===== Lesetext
Mikrobiologen nahmen im Stadtzentrum von Graz (hier die Murinsel) Wasserproben – und fanden reichlich Kolibakterien.

Foto: Harry Schiffer

Graz – Das Ergebnis ist sichtbar, mitunter sogar glasklar. Vor gut dreißig Jahren litten viele Flüsse und Seen noch unter erheblicher Verschmutzung. Abwässer brachten ihre Ökosysteme in Bedrängnis, manchmal bis zum Kollaps – Fischsterben inklusive. Erst durch strengere Umweltgesetze und den flächendeckenden Bau von Kläranlagen gelang eine Trendwende. Eine potenzielle Gefahr jedoch wurde bisher weitgehend übersehen. Und die lässt sich nur im Labor erkennen.

Seit einiger Zeit haben Experten nicht nur die chemische Belastung des Oberflächenwassers im Auge, sondern auch die mikrobielle. Untersuchungen zufolge tummeln sich in den Flüssen beachtliche Mengen an Fäkalbakterien wie Escherichia coli und Enterococci spec. Die Konzentrationen erreichen zum Teil 100.000 pro Liter. Wahrscheinlich stammen sie aus Klärwerken und werden von dort vor allem bei Überlastung durch Starkregen eingeschwemmt, erklärt der Mikrobiologe Clemens Kittinger von der Med-Uni Graz.

Wetter als Umweltrisiko

Seine eigenen, bisher unveröffentlichten Messungen zeigen, dass die Anlagen im Normalbetrieb kaum Fäkalbakterien abgeben. Das Wetter ist womöglich indirekt zum Umweltrisiko geworden. Kittinger warnt dennoch vor Hygienehysterie. Menschen mit einem gesunden Immunsystem können die Mikroben kaum etwas anhaben, betont er. "Ich selbst schwimme auch in Flüssen."

Bakterien verfügen über eine unglaublich hohe Anpassungsfähigkeit. Die Entwicklung von Antibiotikaresistenzen ist Teil ihres Überlebensprogramms. Eine solche Unempfindlichkeit wird genetisch festgelegt. Das Erbgut der Bakterien trägt Codes für die Produktion bestimmter Enzymbausteine, welche die Wirkung des Antibiotikums blockieren oder ausgleichen.

Die entsprechenden DNA-Sequenzen müssen allerdings nicht auf dem Hauptchromosom liegen. Oft sind Resistenzgene Teil sogenannter Plasmide – kleiner, ringförmiger DNA-Einheiten, welche sich als Kopie von Zelle zu Zelle weiterreichen lassen. Shareware, sozusagen. Der Austausch von mitunter lebensrettender Information via Plasmiden ist eines der ältesten Erfolgsrezepte der Evolution. Die DNA-Weitergabe funktioniert nicht nur unter Mikroben derselben Spezies. Bakterien können gezielt Erbgutschnipsel von andersartigen, zerstörten Zellen aus ihrer Umwelt aufnehmen.
==========
===== Vorliegende Einträge
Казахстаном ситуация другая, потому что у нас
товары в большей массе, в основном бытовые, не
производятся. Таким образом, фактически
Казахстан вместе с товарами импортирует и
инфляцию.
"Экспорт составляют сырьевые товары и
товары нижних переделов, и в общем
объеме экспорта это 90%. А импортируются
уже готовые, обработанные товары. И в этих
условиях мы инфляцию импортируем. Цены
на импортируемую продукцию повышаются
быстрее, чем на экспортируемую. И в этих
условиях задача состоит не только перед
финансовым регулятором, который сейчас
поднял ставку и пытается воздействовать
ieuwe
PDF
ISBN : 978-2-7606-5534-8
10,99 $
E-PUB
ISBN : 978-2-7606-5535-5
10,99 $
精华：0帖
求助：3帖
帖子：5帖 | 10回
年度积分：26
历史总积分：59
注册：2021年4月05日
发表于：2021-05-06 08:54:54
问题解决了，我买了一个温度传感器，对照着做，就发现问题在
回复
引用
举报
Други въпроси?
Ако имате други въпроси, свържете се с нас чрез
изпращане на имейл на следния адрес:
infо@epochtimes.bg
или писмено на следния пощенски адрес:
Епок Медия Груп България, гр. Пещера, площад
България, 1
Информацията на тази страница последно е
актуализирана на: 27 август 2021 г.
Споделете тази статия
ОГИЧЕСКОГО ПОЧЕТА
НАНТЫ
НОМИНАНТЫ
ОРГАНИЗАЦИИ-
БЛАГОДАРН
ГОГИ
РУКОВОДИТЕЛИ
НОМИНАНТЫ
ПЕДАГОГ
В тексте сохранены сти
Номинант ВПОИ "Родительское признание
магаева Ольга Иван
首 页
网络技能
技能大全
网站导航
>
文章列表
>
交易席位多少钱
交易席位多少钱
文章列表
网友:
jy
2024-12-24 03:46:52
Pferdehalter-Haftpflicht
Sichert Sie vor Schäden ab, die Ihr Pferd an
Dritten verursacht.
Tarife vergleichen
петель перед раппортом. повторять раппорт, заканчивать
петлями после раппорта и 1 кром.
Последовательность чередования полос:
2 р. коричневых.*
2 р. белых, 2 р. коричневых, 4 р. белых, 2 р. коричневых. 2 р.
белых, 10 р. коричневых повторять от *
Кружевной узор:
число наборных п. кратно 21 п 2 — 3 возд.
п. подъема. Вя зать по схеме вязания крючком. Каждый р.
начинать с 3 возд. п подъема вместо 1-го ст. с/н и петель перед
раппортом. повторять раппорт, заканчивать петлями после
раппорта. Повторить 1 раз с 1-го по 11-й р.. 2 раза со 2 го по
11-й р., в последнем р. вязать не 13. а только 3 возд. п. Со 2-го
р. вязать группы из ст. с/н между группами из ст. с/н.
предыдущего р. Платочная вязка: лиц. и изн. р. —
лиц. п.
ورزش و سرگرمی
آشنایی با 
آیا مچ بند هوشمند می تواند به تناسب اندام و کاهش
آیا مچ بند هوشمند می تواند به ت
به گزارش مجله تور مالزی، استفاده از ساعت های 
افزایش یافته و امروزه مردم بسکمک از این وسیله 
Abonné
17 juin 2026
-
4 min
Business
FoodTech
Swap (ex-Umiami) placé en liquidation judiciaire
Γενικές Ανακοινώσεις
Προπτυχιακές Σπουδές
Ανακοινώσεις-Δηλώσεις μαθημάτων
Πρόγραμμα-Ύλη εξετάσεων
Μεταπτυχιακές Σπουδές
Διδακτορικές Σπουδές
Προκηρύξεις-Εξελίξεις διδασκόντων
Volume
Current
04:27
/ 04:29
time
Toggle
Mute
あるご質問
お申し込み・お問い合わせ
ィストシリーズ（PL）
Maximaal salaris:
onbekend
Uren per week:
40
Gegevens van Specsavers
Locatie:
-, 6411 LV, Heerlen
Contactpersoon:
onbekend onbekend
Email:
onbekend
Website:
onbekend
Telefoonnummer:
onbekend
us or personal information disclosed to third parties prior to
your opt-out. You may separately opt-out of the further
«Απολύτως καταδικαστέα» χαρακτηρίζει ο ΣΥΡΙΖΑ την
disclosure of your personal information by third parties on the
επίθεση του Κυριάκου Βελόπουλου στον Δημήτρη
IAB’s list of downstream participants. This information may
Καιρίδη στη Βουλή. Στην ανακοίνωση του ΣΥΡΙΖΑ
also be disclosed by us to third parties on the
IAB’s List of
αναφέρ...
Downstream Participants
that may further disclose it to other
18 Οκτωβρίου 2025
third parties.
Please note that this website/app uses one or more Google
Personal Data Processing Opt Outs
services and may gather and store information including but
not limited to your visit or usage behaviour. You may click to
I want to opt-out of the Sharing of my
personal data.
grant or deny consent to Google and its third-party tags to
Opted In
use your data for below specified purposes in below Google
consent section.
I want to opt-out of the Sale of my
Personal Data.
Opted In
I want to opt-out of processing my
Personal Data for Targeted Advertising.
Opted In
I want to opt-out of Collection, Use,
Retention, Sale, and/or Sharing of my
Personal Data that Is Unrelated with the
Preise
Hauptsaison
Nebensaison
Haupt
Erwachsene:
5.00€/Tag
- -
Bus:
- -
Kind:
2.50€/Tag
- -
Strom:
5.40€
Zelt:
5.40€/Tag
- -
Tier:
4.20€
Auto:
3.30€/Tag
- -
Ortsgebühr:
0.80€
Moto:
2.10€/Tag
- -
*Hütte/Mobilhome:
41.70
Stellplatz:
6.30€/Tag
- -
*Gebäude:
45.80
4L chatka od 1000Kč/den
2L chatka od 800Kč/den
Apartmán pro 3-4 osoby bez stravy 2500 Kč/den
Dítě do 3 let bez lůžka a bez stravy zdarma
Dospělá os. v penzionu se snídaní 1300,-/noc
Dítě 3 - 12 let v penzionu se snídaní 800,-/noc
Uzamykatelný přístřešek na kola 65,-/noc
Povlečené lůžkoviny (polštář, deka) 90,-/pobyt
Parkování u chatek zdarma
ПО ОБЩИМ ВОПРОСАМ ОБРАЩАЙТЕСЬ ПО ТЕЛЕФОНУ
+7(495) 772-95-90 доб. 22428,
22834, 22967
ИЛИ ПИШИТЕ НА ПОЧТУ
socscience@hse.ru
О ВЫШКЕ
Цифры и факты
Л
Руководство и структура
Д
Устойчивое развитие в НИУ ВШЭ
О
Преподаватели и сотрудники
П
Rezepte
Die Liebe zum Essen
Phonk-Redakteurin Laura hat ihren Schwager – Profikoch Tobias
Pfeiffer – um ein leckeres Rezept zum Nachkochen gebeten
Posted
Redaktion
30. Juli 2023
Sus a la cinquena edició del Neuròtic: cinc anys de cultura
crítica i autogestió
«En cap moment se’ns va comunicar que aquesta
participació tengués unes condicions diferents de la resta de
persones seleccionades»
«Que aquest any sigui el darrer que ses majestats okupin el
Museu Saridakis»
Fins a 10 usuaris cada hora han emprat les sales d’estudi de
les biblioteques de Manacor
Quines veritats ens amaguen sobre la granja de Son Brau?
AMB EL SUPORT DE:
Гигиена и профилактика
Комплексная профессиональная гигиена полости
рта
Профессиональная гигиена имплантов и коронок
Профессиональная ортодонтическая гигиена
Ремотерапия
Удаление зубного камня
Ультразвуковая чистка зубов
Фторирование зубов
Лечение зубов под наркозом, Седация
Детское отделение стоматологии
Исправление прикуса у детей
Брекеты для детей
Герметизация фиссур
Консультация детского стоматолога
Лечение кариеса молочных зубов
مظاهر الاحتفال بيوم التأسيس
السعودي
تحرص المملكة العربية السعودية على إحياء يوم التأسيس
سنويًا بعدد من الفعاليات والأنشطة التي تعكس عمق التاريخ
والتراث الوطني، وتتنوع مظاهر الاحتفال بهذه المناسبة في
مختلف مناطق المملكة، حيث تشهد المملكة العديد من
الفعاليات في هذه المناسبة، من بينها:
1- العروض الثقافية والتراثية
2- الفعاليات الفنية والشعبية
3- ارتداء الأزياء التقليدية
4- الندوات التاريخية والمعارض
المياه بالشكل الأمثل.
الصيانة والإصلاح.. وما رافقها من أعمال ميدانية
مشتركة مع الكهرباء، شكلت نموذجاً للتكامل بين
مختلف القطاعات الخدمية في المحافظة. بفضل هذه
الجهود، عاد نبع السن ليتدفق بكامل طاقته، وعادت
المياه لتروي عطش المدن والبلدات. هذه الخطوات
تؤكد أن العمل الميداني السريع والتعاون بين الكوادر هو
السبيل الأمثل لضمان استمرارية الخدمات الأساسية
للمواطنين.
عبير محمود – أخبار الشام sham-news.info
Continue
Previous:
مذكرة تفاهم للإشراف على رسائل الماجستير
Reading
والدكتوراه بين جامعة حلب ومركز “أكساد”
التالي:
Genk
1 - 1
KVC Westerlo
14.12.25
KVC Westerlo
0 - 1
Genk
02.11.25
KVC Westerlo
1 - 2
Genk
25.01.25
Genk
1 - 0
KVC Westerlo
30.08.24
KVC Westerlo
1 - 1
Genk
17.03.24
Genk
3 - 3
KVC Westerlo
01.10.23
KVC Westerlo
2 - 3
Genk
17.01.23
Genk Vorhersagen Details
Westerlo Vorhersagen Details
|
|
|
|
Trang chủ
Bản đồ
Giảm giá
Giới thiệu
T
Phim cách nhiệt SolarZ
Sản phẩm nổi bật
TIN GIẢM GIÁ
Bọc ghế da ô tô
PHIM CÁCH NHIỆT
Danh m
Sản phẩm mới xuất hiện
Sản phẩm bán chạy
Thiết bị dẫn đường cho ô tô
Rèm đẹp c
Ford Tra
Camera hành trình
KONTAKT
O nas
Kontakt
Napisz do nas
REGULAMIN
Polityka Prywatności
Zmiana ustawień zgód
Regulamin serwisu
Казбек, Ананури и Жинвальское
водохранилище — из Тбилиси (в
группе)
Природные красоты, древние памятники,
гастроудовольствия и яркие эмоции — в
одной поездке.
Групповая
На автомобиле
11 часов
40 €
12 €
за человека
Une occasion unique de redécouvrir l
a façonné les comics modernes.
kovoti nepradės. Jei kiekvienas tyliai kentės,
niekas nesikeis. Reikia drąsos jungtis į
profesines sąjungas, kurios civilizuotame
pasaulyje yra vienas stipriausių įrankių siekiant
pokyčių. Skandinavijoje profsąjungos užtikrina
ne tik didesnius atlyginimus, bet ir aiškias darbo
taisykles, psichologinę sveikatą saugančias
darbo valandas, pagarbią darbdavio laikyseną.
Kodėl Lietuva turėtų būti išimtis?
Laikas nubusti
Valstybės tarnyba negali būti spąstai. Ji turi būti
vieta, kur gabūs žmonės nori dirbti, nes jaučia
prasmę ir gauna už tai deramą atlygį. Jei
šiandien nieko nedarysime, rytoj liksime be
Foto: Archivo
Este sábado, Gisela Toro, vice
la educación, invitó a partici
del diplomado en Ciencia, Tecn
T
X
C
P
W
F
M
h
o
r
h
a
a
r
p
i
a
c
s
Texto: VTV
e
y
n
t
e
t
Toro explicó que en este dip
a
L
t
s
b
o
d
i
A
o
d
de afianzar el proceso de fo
==========
**Aufgabe 1**.
Beantworte anhand des Artikels über Fäkalbakterien in Flüssen:
(a) Welche Konzentration an Fäkalbakterien erreichen die Flüsse zum Teil?
(b) Bei welcher Wetterlage werden die Bakterien vermutlich vor allem aus Klärwerken eingeschwemmt?
(c) Was sind Plasmide?
**Aufgabe 2**. Schreibe die Fortsetzung des Artikels über Fäkalbakterien in Flüssen im Anschluss an seinen letzten Satz.
Die Auflistung wird für die Bearbeitung nicht benötigt.

**Ergebnis 1**.
(a) Zum Teil 100.000 pro Liter.
(b) Bei Überlastung der Klärwerke durch Starkregen.
(c) Kleine, ringförmige DNA-Einheiten, die sich als Kopie von Zelle zu Zelle weiterreichen lassen.

**Ergebnis 2**.
Seltene Widerstandskraft

In Kliniken bereiten Antibiotikaresistenzen der Medizin bereits seit längerem Kopfzerbrechen. Vor allem Staphylococcus aureus hat sich dort als wahrer Meister der Widerstandskraft hervorgetan. Aber das Problem bleibt nicht in den Spitälern.

2015 zum Beispiel wiesen italienische Experten im Lago Maggiore bei seebewohnenden Bakterien vier verschiedene Resistenzgene nach. Clemens Kittinger und sein Team haben nun in der Mur nachgeschaut – und wurden fündig. Die im Stadtzentrum von Graz genommenen Wasserproben enthielten reichlich Kolibakterien.

Etwa 30 Prozent von ihnen zeigten sich resistent gegen verschiedene Antibiotika aus der Gruppe der Beta-Lactame und manche zusätzlich gegen den Wirkstoff Trimethoprim. Die Grazer Forscher entdeckten zudem einen Enterobacter-cloacae-Stamm mit Resistenz gegen wichtige Reserveantibiotika sowie eine seltene Variante von Klebsiella oxytoca, die ebenfalls gegen Beta-Lactame unempfindlich ist. In Österreich ist Letztere noch nie aufgetaucht.

Exzessiver Antibiotikaeinsatz

Die im Fachmagazin Science of the Total Environment veröffentlichten Studienergebnisse werfen einige Fragen auf. Zum einen ist die Anzahl der gefundenen Resistenzen bei den Kolibakterien mit 18 verschiedenen Typen bemerkenswert hoch. Woher stammt diese Diversität? Antibiotikaresistenzen entstehen durchaus auch ohne menschliches Zutun, betont Kittinger. Schließlich seien Penicillin und ähnliche Substanzen ursprünglich Naturprodukte, die von Pilzen freigesetzt werden. Dagegen wappnen sich Bakterien seit eh und je. Der exzessive Einsatz von synthetischen Antibiotika beschleunigt jedoch diesen Evolutionsprozess. Durch Mutation und Selektion entstehen ständig neue Genvarianten.

"Es ist wirklich eine Art Wettrüsten", sagt Kittinger. Je mehr Wirkstoffe durch fahrlässige Verwendung oder mangelhafte Abwasserbehandlung in die Umwelt gelangen, desto größer werde die Resistenzvielfalt. Vor allem in Schwellenländern dürfte die Entwicklung rasant vonstattengehen. "Ich mag mir gar nicht vorstellen, was in einem Fluss wie dem Ganges alles drin ist."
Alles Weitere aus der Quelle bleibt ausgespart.